Usually userdir's in webservers prefix a ~ to the username, e.g. https://example.com/~me/ to access /home/me/public_html/.
Now, for $reasons, I need to setup an nginx server that serves directories in /home/${user}/public_html/ without this ~ prefix: https://example.com/me/.
At the same time, the webserver should also serve content from the webroot (/var/www/html/).
I don't really care for the case where content is available in both locations (e.g. https://example.com/foo/index.html could be served by both /var/www/html/foo/index.html and /home/foo/public_html/index.html).

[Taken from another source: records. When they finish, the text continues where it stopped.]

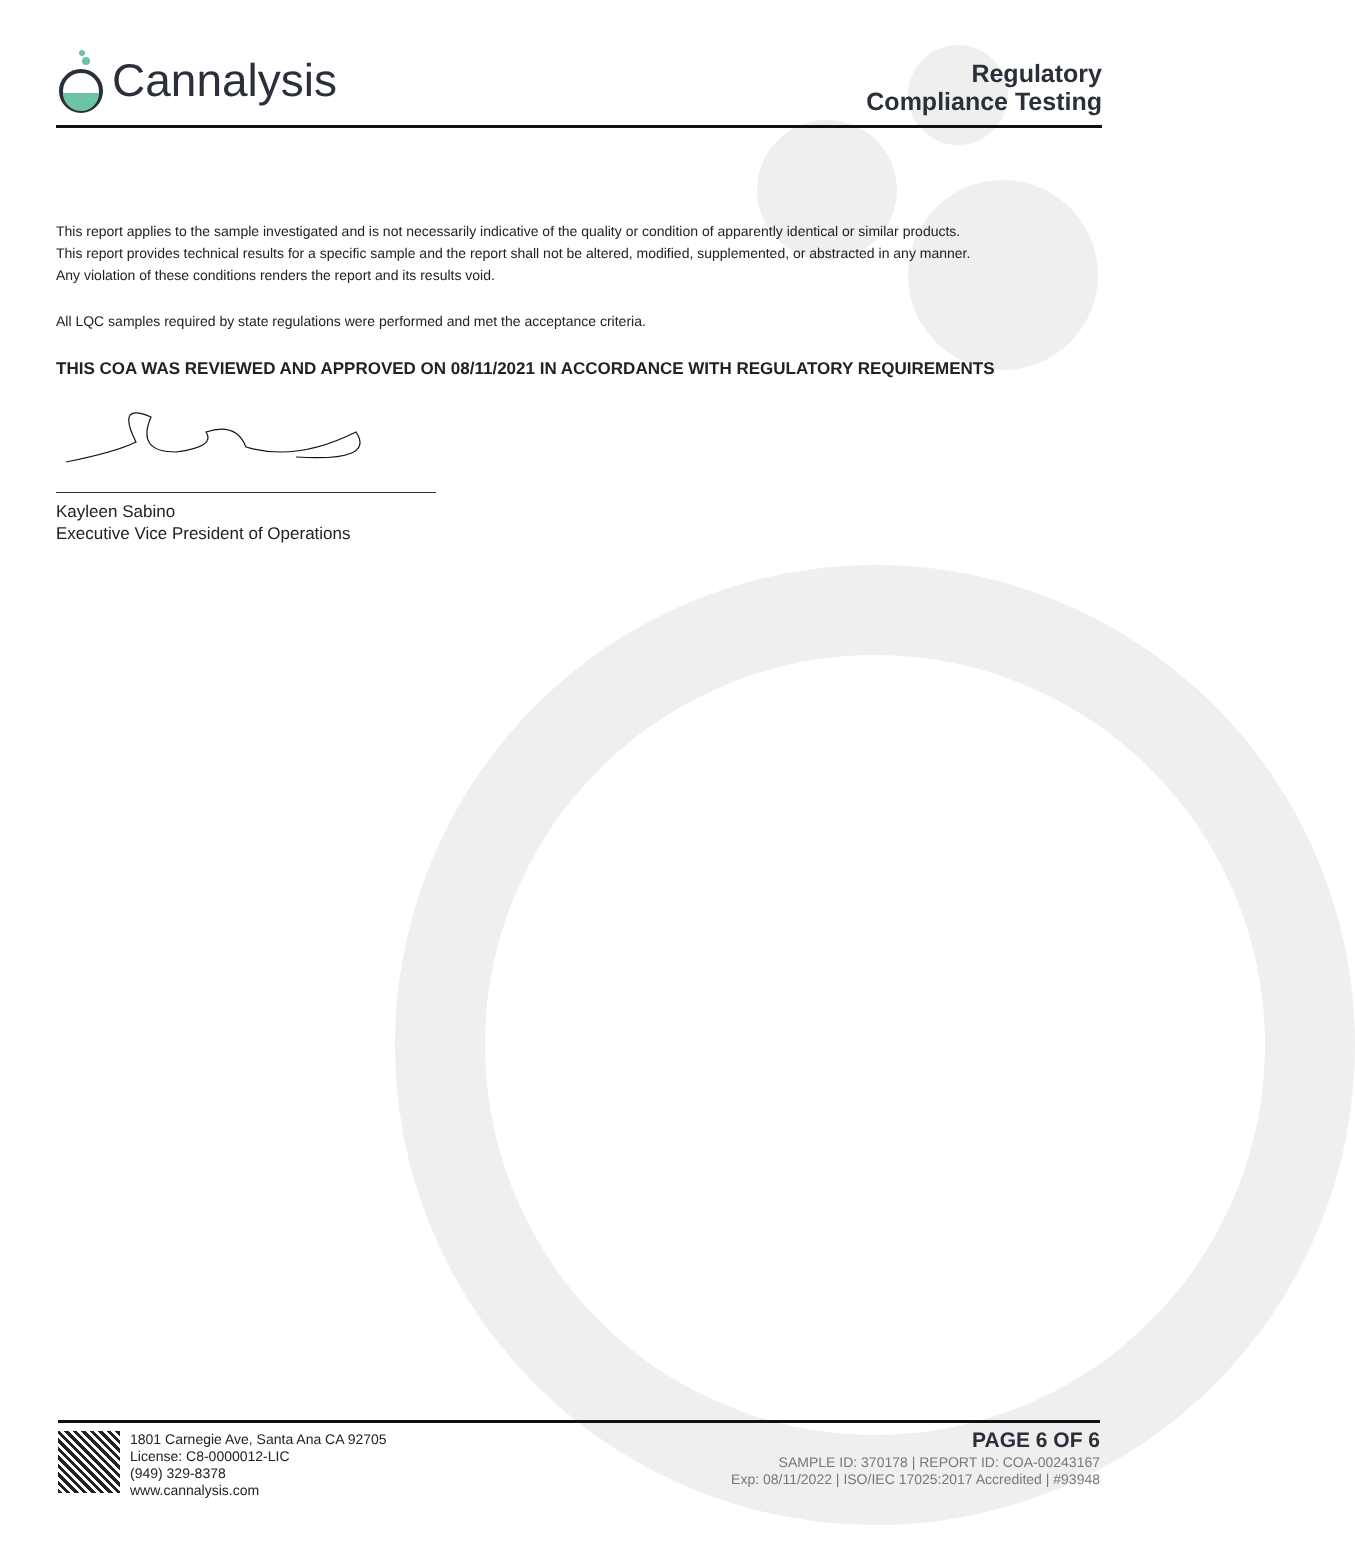Cannalysis
Regulatory
Compliance Testing
This report applies to the sample investigated and is not necessarily indicative of the quality or condition of apparently identical or similar products.
This report provides technical results for a specific sample and the report shall not be altered, modified, supplemented, or abstracted in any manner.
Any violation of these conditions renders the report and its results void.
All LQC samples required by state regulations were performed and met the acceptance criteria.
THIS COA WAS REVIEWED AND APPROVED ON 08/11/2021 IN ACCORDANCE WITH REGULATORY REQUIREMENTS
Kayleen Sabino
Executive Vice President of Operations
1801 Carnegie Ave, Santa Ana CA 92705
License: C8-0000012-LIC
(949) 329-8378
www.cannalysis.com
PAGE 6 OF 6
SAMPLE ID: 370178 | REPORT ID: COA-00243167
Exp: 08/11/2022 | ISO/IEC 17025:2017 Accredited | #93948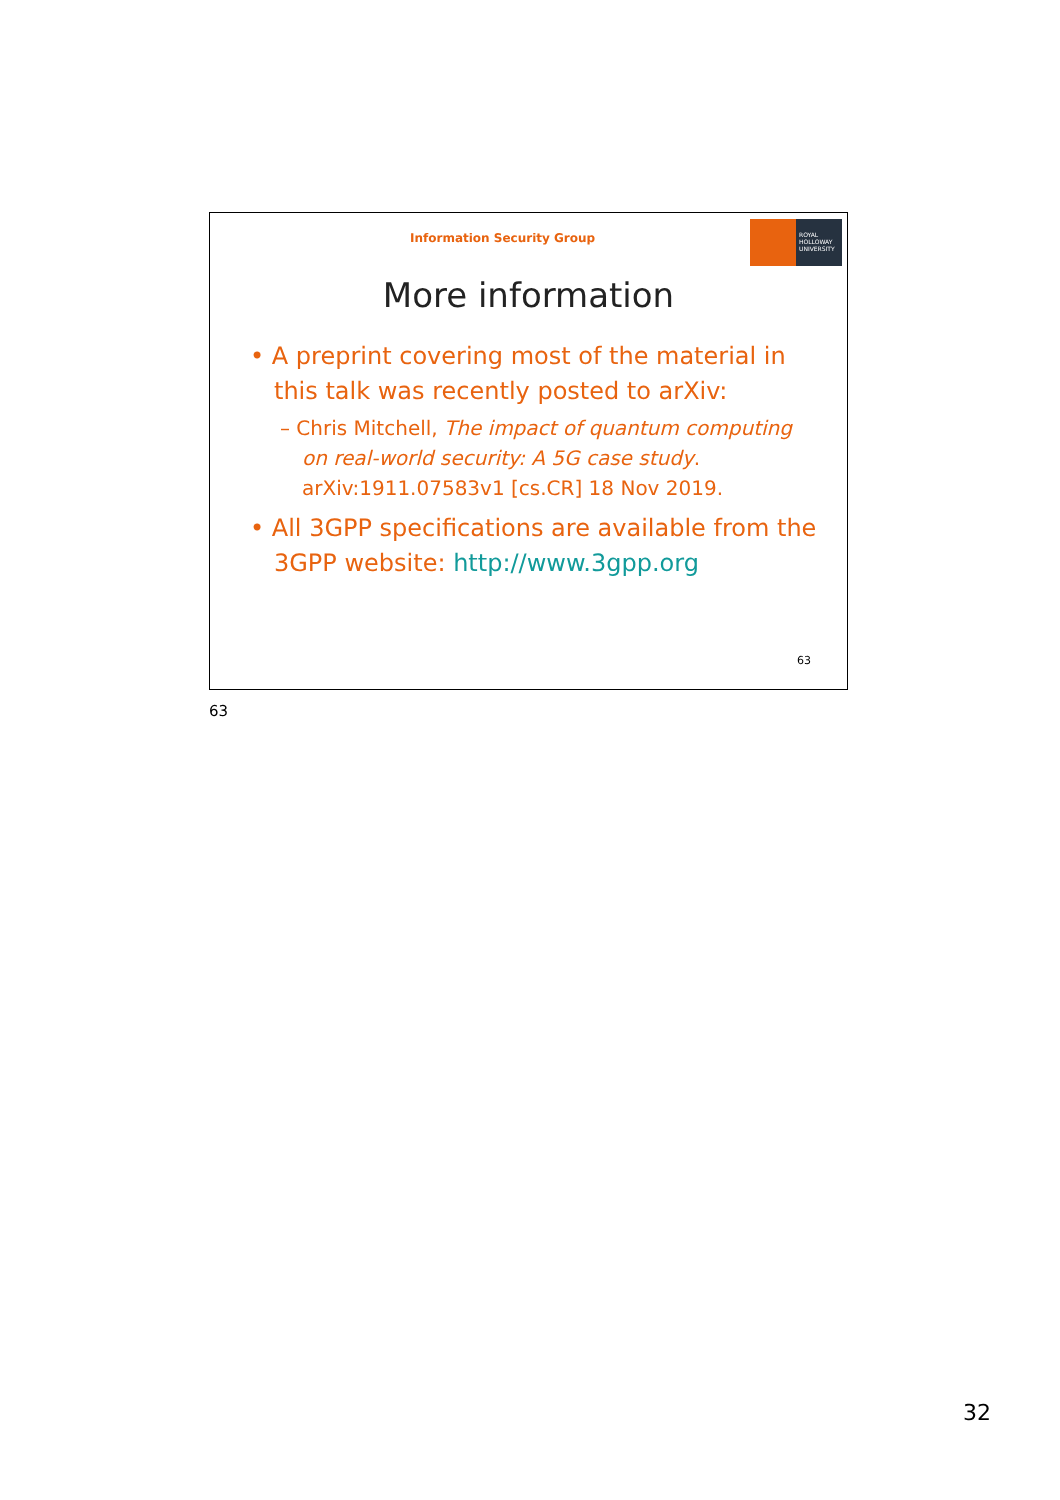Information Security Group
ROYAL
HOLLOWAY
UNIVERSITY
More information
• A preprint covering most of the material in this talk was recently posted to arXiv:
– Chris Mitchell, The impact of quantum computing on real-world security: A 5G case study. arXiv:1911.07583v1 [cs.CR] 18 Nov 2019.
• All 3GPP specifications are available from the 3GPP website: http://www.3gpp.org
63
63
32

Answers here on Server Fault have lead me to this config:
location ~ (?<user>[^/]+)(?<path>.*)?$ {
alias /home/$1/public_html$2;
index index.html index.htm;
autoindex on;
}
This works OK, but unfortunately, it also shadows the webroot (so I can no longer access /var/www/html/index.html via https://example.com/index.html).
So my 2nd try is this:
location ~ (?<user>[^/]+)(?<path>.*)?$ {
root /home/$user/public_html;
try_files $path $path/ @fallback;
index index.html index.htm;
autoindex on;
}
location @fallback {
root /var/www/html/;
index index.html index.htm;
}
This allows me to access both /home/me/public_html/index.html via https://example.com/me/index.html and /var/www/html/index.html via https://example.com/index.html
It also allows me to /home/me/public_html/bla/index.html via https://example.com/me/bla/
Unfortunately, things break with https://example.com/me/bla (note the missing trailing slash): nginx will issue a permanent redirect (301) to https://example.com/bla/ (stripping away my username! where it really should only do a redirect to https://example.com/me/bla/).
This gives plenty of 404 errors (when /var/www/html/bla/ does not exist), or the wrong content (when it does exist).
I'm sure people will forget to add their trailing slashes, and then end up in the wrong (or non-existant) directories.
My gut feeling is, that this wrong redirection comes from my use of root in the location block.
There's no such problem with alias, but how can I use try_files with a fallback location in that case?
So: how can I teach nginx to serve userdirs without a ~, while still serving content from my webroot and allowing the user to forget to type the trailing / when they want to access directories on the webserver?